Copy every entry word for word. Skip the pictures.

* **Data section**
* * * * * * * * *
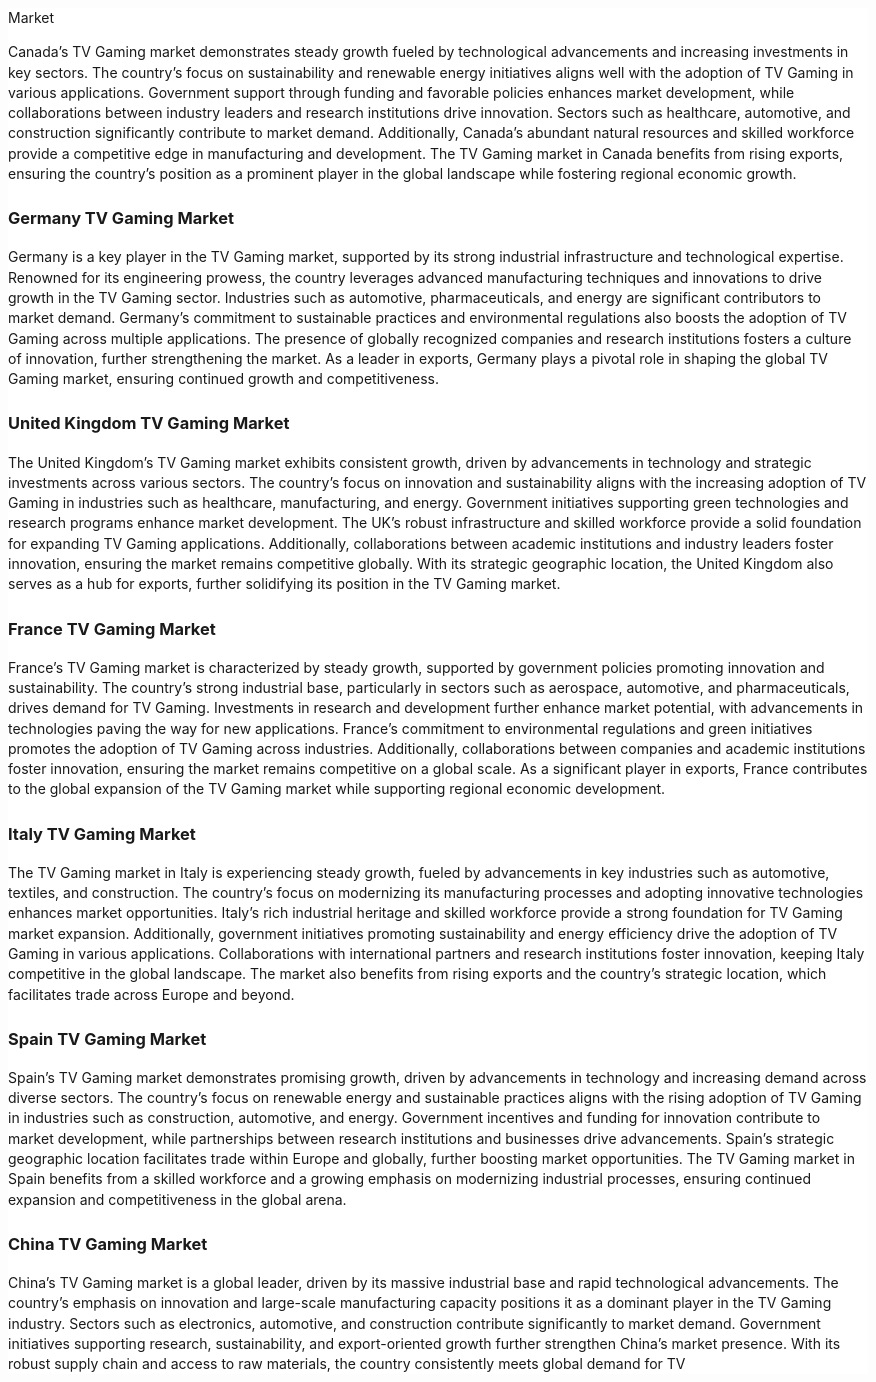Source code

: Market</h3><p>Canada&rsquo;s TV Gaming market demonstrates steady growth fueled by technological advancements and increasing investments in key sectors. The country&rsquo;s focus on sustainability and renewable energy initiatives aligns well with the adoption of TV Gaming in various applications. Government support through funding and favorable policies enhances market development, while collaborations between industry leaders and research institutions drive innovation. Sectors such as healthcare, automotive, and construction significantly contribute to market demand. Additionally, Canada&rsquo;s abundant natural resources and skilled workforce provide a competitive edge in manufacturing and development. The TV Gaming market in Canada benefits from rising exports, ensuring the country&rsquo;s position as a prominent player in the global landscape while fostering regional economic growth.</p><h3>Germany TV Gaming Market</h3><p>Germany is a key player in the TV Gaming market, supported by its strong industrial infrastructure and technological expertise. Renowned for its engineering prowess, the country leverages advanced manufacturing techniques and innovations to drive growth in the TV Gaming sector. Industries such as automotive, pharmaceuticals, and energy are significant contributors to market demand. Germany&rsquo;s commitment to sustainable practices and environmental regulations also boosts the adoption of TV Gaming across multiple applications. The presence of globally recognized companies and research institutions fosters a culture of innovation, further strengthening the market. As a leader in exports, Germany plays a pivotal role in shaping the global TV Gaming market, ensuring continued growth and competitiveness.</p><h3>United Kingdom TV Gaming Market</h3><p>The United Kingdom&rsquo;s TV Gaming market exhibits consistent growth, driven by advancements in technology and strategic investments across various sectors. The country&rsquo;s focus on innovation and sustainability aligns with the increasing adoption of TV Gaming in industries such as healthcare, manufacturing, and energy. Government initiatives supporting green technologies and research programs enhance market development. The UK&rsquo;s robust infrastructure and skilled workforce provide a solid foundation for expanding TV Gaming applications. Additionally, collaborations between academic institutions and industry leaders foster innovation, ensuring the market remains competitive globally. With its strategic geographic location, the United Kingdom also serves as a hub for exports, further solidifying its position in the TV Gaming market.</p><h3>France TV Gaming Market</h3><p>France&rsquo;s TV Gaming market is characterized by steady growth, supported by government policies promoting innovation and sustainability. The country&rsquo;s strong industrial base, particularly in sectors such as aerospace, automotive, and pharmaceuticals, drives demand for TV Gaming. Investments in research and development further enhance market potential, with advancements in technologies paving the way for new applications. France&rsquo;s commitment to environmental regulations and green initiatives promotes the adoption of TV Gaming across industries. Additionally, collaborations between companies and academic institutions foster innovation, ensuring the market remains competitive on a global scale. As a significant player in exports, France contributes to the global expansion of the TV Gaming market while supporting regional economic development.</p><h3>Italy TV Gaming Market</h3><p>The TV Gaming market in Italy is experiencing steady growth, fueled by advancements in key industries such as automotive, textiles, and construction. The country&rsquo;s focus on modernizing its manufacturing processes and adopting innovative technologies enhances market opportunities. Italy&rsquo;s rich industrial heritage and skilled workforce provide a strong foundation for TV Gaming market expansion. Additionally, government initiatives promoting sustainability and energy efficiency drive the adoption of TV Gaming in various applications. Collaborations with international partners and research institutions foster innovation, keeping Italy competitive in the global landscape. The market also benefits from rising exports and the country&rsquo;s strategic location, which facilitates trade across Europe and beyond.</p><h3>Spain TV Gaming Market</h3><p>Spain&rsquo;s TV Gaming market demonstrates promising growth, driven by advancements in technology and increasing demand across diverse sectors. The country&rsquo;s focus on renewable energy and sustainable practices aligns with the rising adoption of TV Gaming in industries such as construction, automotive, and energy. Government incentives and funding for innovation contribute to market development, while partnerships between research institutions and businesses drive advancements. Spain&rsquo;s strategic geographic location facilitates trade within Europe and globally, further boosting market opportunities. The TV Gaming market in Spain benefits from a skilled workforce and a growing emphasis on modernizing industrial processes, ensuring continued expansion and competitiveness in the global arena.</p><h3>China TV Gaming Market</h3><p>China&rsquo;s TV Gaming market is a global leader, driven by its massive industrial base and rapid technological advancements. The country&rsquo;s emphasis on innovation and large-scale manufacturing capacity positions it as a dominant player in the TV Gaming industry. Sectors such as electronics, automotive, and construction contribute significantly to market demand. Government initiatives supporting research, sustainability, and export-oriented growth further strengthen China&rsquo;s market presence. With its robust supply chain and access to raw materials, the country consistently meets global demand for TV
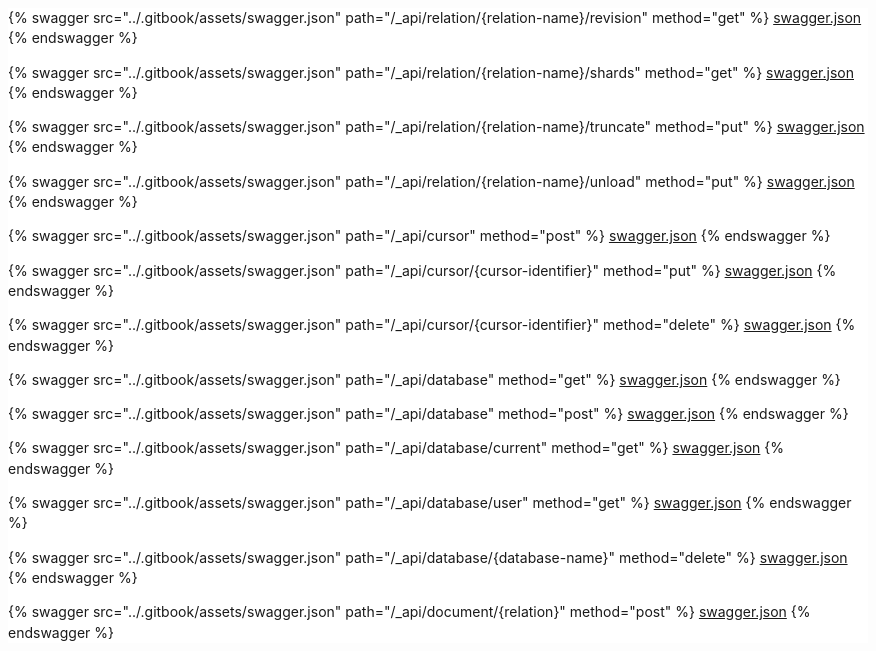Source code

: {% swagger src="../.gitbook/assets/swagger.json" path="/_api/relation/{relation-name}/revision" method="get" %}
[swagger.json](../.gitbook/assets/swagger.json)
{% endswagger %}

{% swagger src="../.gitbook/assets/swagger.json" path="/_api/relation/{relation-name}/shards" method="get" %}
[swagger.json](../.gitbook/assets/swagger.json)
{% endswagger %}

{% swagger src="../.gitbook/assets/swagger.json" path="/_api/relation/{relation-name}/truncate" method="put" %}
[swagger.json](../.gitbook/assets/swagger.json)
{% endswagger %}

{% swagger src="../.gitbook/assets/swagger.json" path="/_api/relation/{relation-name}/unload" method="put" %}
[swagger.json](../.gitbook/assets/swagger.json)
{% endswagger %}

{% swagger src="../.gitbook/assets/swagger.json" path="/_api/cursor" method="post" %}
[swagger.json](../.gitbook/assets/swagger.json)
{% endswagger %}

{% swagger src="../.gitbook/assets/swagger.json" path="/_api/cursor/{cursor-identifier}" method="put" %}
[swagger.json](../.gitbook/assets/swagger.json)
{% endswagger %}

{% swagger src="../.gitbook/assets/swagger.json" path="/_api/cursor/{cursor-identifier}" method="delete" %}
[swagger.json](../.gitbook/assets/swagger.json)
{% endswagger %}

{% swagger src="../.gitbook/assets/swagger.json" path="/_api/database" method="get" %}
[swagger.json](../.gitbook/assets/swagger.json)
{% endswagger %}

{% swagger src="../.gitbook/assets/swagger.json" path="/_api/database" method="post" %}
[swagger.json](../.gitbook/assets/swagger.json)
{% endswagger %}

{% swagger src="../.gitbook/assets/swagger.json" path="/_api/database/current" method="get" %}
[swagger.json](../.gitbook/assets/swagger.json)
{% endswagger %}

{% swagger src="../.gitbook/assets/swagger.json" path="/_api/database/user" method="get" %}
[swagger.json](../.gitbook/assets/swagger.json)
{% endswagger %}

{% swagger src="../.gitbook/assets/swagger.json" path="/_api/database/{database-name}" method="delete" %}
[swagger.json](../.gitbook/assets/swagger.json)
{% endswagger %}

{% swagger src="../.gitbook/assets/swagger.json" path="/_api/document/{relation}" method="post" %}
[swagger.json](../.gitbook/assets/swagger.json)
{% endswagger %}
* * * * * * * * *
* **Written response**
Source code

: Market</h3><p>Canada&rsquo;s TV Gaming market demonstrates steady growth fueled by technological advancements and increasing investments in key sectors. The country&rsquo;s focus on sustainability and renewable energy initiatives aligns well with the adoption of TV Gaming in various applications. Government support through funding and favorable policies enhances market development, while collaborations between industry leaders and research institutions drive innovation. Sectors such as healthcare, automotive, and construction significantly contribute to market demand. Additionally, Canada&rsquo;s abundant natural resources and skilled workforce provide a competitive edge in manufacturing and development. The TV Gaming market in Canada benefits from rising exports, ensuring the country&rsquo;s position as a prominent player in the global landscape while fostering regional economic growth.</p><h3>Germany TV Gaming Market</h3><p>Germany is a key player in the TV Gaming market, supported by its strong industrial infrastructure and technological expertise. Renowned for its engineering prowess, the country leverages advanced manufacturing techniques and innovations to drive growth in the TV Gaming sector. Industries such as automotive, pharmaceuticals, and energy are significant contributors to market demand. Germany&rsquo;s commitment to sustainable practices and environmental regulations also boosts the adoption of TV Gaming across multiple applications. The presence of globally recognized companies and research institutions fosters a culture of innovation, further strengthening the market. As a leader in exports, Germany plays a pivotal role in shaping the global TV Gaming market, ensuring continued growth and competitiveness.</p><h3>United Kingdom TV Gaming Market</h3><p>The United Kingdom&rsquo;s TV Gaming market exhibits consistent growth, driven by advancements in technology and strategic investments across various sectors. The country&rsquo;s focus on innovation and sustainability aligns with the increasing adoption of TV Gaming in industries such as healthcare, manufacturing, and energy. Government initiatives supporting green technologies and research programs enhance market development. The UK&rsquo;s robust infrastructure and skilled workforce provide a solid foundation for expanding TV Gaming applications. Additionally, collaborations between academic institutions and industry leaders foster innovation, ensuring the market remains competitive globally. With its strategic geographic location, the United Kingdom also serves as a hub for exports, further solidifying its position in the TV Gaming market.</p><h3>France TV Gaming Market</h3><p>France&rsquo;s TV Gaming market is characterized by steady growth, supported by government policies promoting innovation and sustainability. The country&rsquo;s strong industrial base, particularly in sectors such as aerospace, automotive, and pharmaceuticals, drives demand for TV Gaming. Investments in research and development further enhance market potential, with advancements in technologies paving the way for new applications. France&rsquo;s commitment to environmental regulations and green initiatives promotes the adoption of TV Gaming across industries. Additionally, collaborations between companies and academic institutions foster innovation, ensuring the market remains competitive on a global scale. As a significant player in exports, France contributes to the global expansion of the TV Gaming market while supporting regional economic development.</p><h3>Italy TV Gaming Market</h3><p>The TV Gaming market in Italy is experiencing steady growth, fueled by advancements in key industries such as automotive, textiles, and construction. The country&rsquo;s focus on modernizing its manufacturing processes and adopting innovative technologies enhances market opportunities. Italy&rsquo;s rich industrial heritage and skilled workforce provide a strong foundation for TV Gaming market expansion. Additionally, government initiatives promoting sustainability and energy efficiency drive the adoption of TV Gaming in various applications. Collaborations with international partners and research institutions foster innovation, keeping Italy competitive in the global landscape. The market also benefits from rising exports and the country&rsquo;s strategic location, which facilitates trade across Europe and beyond.</p><h3>Spain TV Gaming Market</h3><p>Spain&rsquo;s TV Gaming market demonstrates promising growth, driven by advancements in technology and increasing demand across diverse sectors. The country&rsquo;s focus on renewable energy and sustainable practices aligns with the rising adoption of TV Gaming in industries such as construction, automotive, and energy. Government incentives and funding for innovation contribute to market development, while partnerships between research institutions and businesses drive advancements. Spain&rsquo;s strategic geographic location facilitates trade within Europe and globally, further boosting market opportunities. The TV Gaming market in Spain benefits from a skilled workforce and a growing emphasis on modernizing industrial processes, ensuring continued expansion and competitiveness in the global arena.</p><h3>China TV Gaming Market</h3><p>China&rsquo;s TV Gaming market is a global leader, driven by its massive industrial base and rapid technological advancements. The country&rsquo;s emphasis on innovation and large-scale manufacturing capacity positions it as a dominant player in the TV Gaming industry. Sectors such as electronics, automotive, and construction contribute significantly to market demand. Government initiatives supporting research, sustainability, and export-oriented growth further strengthen China&rsquo;s market presence. With its robust supply chain and access to raw materials, the country consistently meets global demand for TV
Source code

: {% swagger src="../.gitbook/assets/swagger.json" path="/_api/relation/{relation-name}/revision" method="get" %}
[swagger.json](../.gitbook/assets/swagger.json)
{% endswagger %}

{% swagger src="../.gitbook/assets/swagger.json" path="/_api/relation/{relation-name}/shards" method="get" %}
[swagger.json](../.gitbook/assets/swagger.json)
{% endswagger %}

{% swagger src="../.gitbook/assets/swagger.json" path="/_api/relation/{relation-name}/truncate" method="put" %}
[swagger.json](../.gitbook/assets/swagger.json)
{% endswagger %}

{% swagger src="../.gitbook/assets/swagger.json" path="/_api/relation/{relation-name}/unload" method="put" %}
[swagger.json](../.gitbook/assets/swagger.json)
{% endswagger %}

{% swagger src="../.gitbook/assets/swagger.json" path="/_api/cursor" method="post" %}
[swagger.json](../.gitbook/assets/swagger.json)
{% endswagger %}

{% swagger src="../.gitbook/assets/swagger.json" path="/_api/cursor/{cursor-identifier}" method="put" %}
[swagger.json](../.gitbook/assets/swagger.json)
{% endswagger %}

{% swagger src="../.gitbook/assets/swagger.json" path="/_api/cursor/{cursor-identifier}" method="delete" %}
[swagger.json](../.gitbook/assets/swagger.json)
{% endswagger %}

{% swagger src="../.gitbook/assets/swagger.json" path="/_api/database" method="get" %}
[swagger.json](../.gitbook/assets/swagger.json)
{% endswagger %}

{% swagger src="../.gitbook/assets/swagger.json" path="/_api/database" method="post" %}
[swagger.json](../.gitbook/assets/swagger.json)
{% endswagger %}

{% swagger src="../.gitbook/assets/swagger.json" path="/_api/database/current" method="get" %}
[swagger.json](../.gitbook/assets/swagger.json)
{% endswagger %}

{% swagger src="../.gitbook/assets/swagger.json" path="/_api/database/user" method="get" %}
[swagger.json](../.gitbook/assets/swagger.json)
{% endswagger %}

{% swagger src="../.gitbook/assets/swagger.json" path="/_api/database/{database-name}" method="delete" %}
[swagger.json](../.gitbook/assets/swagger.json)
{% endswagger %}

{% swagger src="../.gitbook/assets/swagger.json" path="/_api/document/{relation}" method="post" %}
[swagger.json](../.gitbook/assets/swagger.json)
{% endswagger %}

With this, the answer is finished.